Work item A:
Reproduce the passage of the spring discussion starting with "If the block" and going on through "for vertical springs?", word for word.

Text excerpt:
□ □ □ □ □ □ □
And so yes, A is the equilibrium point.

What remains is that you integrated from -0.25 m to 0.25 m, while you should have been integrating from -0.25 m to 0 m, where the spring loses contact with the box (and does not pull it back).

 

[flyingpig]

why doesn't the spring extend to x = 0.25m? How would I know the spring loses contact at the equilibrium point?

 

[I like Serena]

why doesn't the spring extend to x = 0.25m? How would I know the spring loses contact at the equilibrium point?

The spring loses contact, because it is not attached to the box.
If it were it would pull the box back.

The spring does not extend to x = 0.25 m, since it has no energy left, having transferred all its energy to the box.

 

[flyingpig]

Is that true with all springs? That they all lose contact at the equilibrium point? Does that mean x_final < 0 always?

 

[I like Serena]

It's true for "ideal" springs - it has to.
And more specifically x_final = 0 always (assuming the spring is not attached of course).
Otherwise, the spring would adjust infinitely fast since it has no mass.

Now, real-life springs, that's quite another matter.
Shall we put them aside until a more advanced course?

 

[flyingpig]

Why do ideal springs stop at xf = 0? We have friction in this problem, does that mean it really doesn't stop at xf = 0, but xf < 0?

 

[flyingpig]

Femme you have a lot of interesting physics problems. I want your book lol

 

[I like Serena]

Why do ideal springs stop at xf = 0? We have friction in this problem, does that mean it really doesn't stop at xf = 0, but xf < 0?

Yes, you're right. :)
If the block is stopped by friction before xf = 0, then we will have xf < 0.
That's what you get for things not being ideal (since the problem is not "frictionless")! ;)

 

[flyingpig]

Is that also true for vertical springs?
□ □ □ □ □ □ □
Data under study:

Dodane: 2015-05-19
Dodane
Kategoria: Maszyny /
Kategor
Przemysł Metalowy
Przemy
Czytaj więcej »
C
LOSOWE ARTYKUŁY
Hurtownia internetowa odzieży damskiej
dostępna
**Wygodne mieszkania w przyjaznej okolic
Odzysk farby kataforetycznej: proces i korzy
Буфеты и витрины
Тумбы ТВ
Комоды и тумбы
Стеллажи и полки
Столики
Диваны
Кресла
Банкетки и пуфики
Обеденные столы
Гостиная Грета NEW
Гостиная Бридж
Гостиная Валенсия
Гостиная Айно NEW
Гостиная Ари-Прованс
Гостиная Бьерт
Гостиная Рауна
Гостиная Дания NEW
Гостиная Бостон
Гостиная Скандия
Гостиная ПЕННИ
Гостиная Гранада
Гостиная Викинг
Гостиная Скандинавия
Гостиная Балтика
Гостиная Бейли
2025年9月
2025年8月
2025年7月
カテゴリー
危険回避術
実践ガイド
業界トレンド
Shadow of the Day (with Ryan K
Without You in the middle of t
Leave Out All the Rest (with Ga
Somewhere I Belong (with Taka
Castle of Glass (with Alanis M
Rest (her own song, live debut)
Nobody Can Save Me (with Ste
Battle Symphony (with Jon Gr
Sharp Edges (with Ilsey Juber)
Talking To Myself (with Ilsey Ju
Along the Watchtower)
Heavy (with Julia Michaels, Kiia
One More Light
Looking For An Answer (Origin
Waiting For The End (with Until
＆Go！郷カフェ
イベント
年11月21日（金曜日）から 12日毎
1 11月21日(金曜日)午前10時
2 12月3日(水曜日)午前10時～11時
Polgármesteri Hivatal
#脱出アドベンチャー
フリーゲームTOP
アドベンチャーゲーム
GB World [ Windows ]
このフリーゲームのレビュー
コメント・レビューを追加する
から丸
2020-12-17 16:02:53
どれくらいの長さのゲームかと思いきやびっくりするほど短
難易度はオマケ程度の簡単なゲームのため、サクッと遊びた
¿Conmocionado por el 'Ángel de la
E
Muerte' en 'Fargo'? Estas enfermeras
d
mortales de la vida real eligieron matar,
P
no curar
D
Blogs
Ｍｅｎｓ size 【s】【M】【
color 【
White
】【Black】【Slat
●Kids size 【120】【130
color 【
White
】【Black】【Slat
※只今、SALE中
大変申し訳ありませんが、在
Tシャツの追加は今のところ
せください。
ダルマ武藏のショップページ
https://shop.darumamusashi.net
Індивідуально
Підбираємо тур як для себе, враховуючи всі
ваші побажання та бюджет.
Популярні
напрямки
□ □ □ □ □ □ □
Work item B:
Write out the lines of the records without any changes, starting with their first line and going on through the line that contains "大変申し訳ありませんが、在", with both of those lines included.

Worked solution A:
If the block is stopped by friction before xf = 0, then we will have xf < 0.
That's what you get for things not being ideal (since the problem is not "frictionless")! ;)

 

[flyingpig]

Is that also true for vertical springs?

Worked solution B:
Dodane: 2015-05-19
Dodane
Kategoria: Maszyny /
Kategor
Przemysł Metalowy
Przemy
Czytaj więcej »
C
LOSOWE ARTYKUŁY
Hurtownia internetowa odzieży damskiej
dostępna
**Wygodne mieszkania w przyjaznej okolic
Odzysk farby kataforetycznej: proces i korzy
Буфеты и витрины
Тумбы ТВ
Комоды и тумбы
Стеллажи и полки
Столики
Диваны
Кресла
Банкетки и пуфики
Обеденные столы
Гостиная Грета NEW
Гостиная Бридж
Гостиная Валенсия
Гостиная Айно NEW
Гостиная Ари-Прованс
Гостиная Бьерт
Гостиная Рауна
Гостиная Дания NEW
Гостиная Бостон
Гостиная Скандия
Гостиная ПЕННИ
Гостиная Гранада
Гостиная Викинг
Гостиная Скандинавия
Гостиная Балтика
Гостиная Бейли
2025年9月
2025年8月
2025年7月
カテゴリー
危険回避術
実践ガイド
業界トレンド
Shadow of the Day (with Ryan K
Without You in the middle of t
Leave Out All the Rest (with Ga
Somewhere I Belong (with Taka
Castle of Glass (with Alanis M
Rest (her own song, live debut)
Nobody Can Save Me (with Ste
Battle Symphony (with Jon Gr
Sharp Edges (with Ilsey Juber)
Talking To Myself (with Ilsey Ju
Along the Watchtower)
Heavy (with Julia Michaels, Kiia
One More Light
Looking For An Answer (Origin
Waiting For The End (with Until
＆Go！郷カフェ
イベント
年11月21日（金曜日）から 12日毎
1 11月21日(金曜日)午前10時
2 12月3日(水曜日)午前10時～11時
Polgármesteri Hivatal
#脱出アドベンチャー
フリーゲームTOP
アドベンチャーゲーム
GB World [ Windows ]
このフリーゲームのレビュー
コメント・レビューを追加する
から丸
2020-12-17 16:02:53
どれくらいの長さのゲームかと思いきやびっくりするほど短
難易度はオマケ程度の簡単なゲームのため、サクッと遊びた
¿Conmocionado por el 'Ángel de la
E
Muerte' en 'Fargo'? Estas enfermeras
d
mortales de la vida real eligieron matar,
P
no curar
D
Blogs
Ｍｅｎｓ size 【s】【M】【
color 【
White
】【Black】【Slat
●Kids size 【120】【130
color 【
White
】【Black】【Slat
※只今、SALE中
大変申し訳ありませんが、在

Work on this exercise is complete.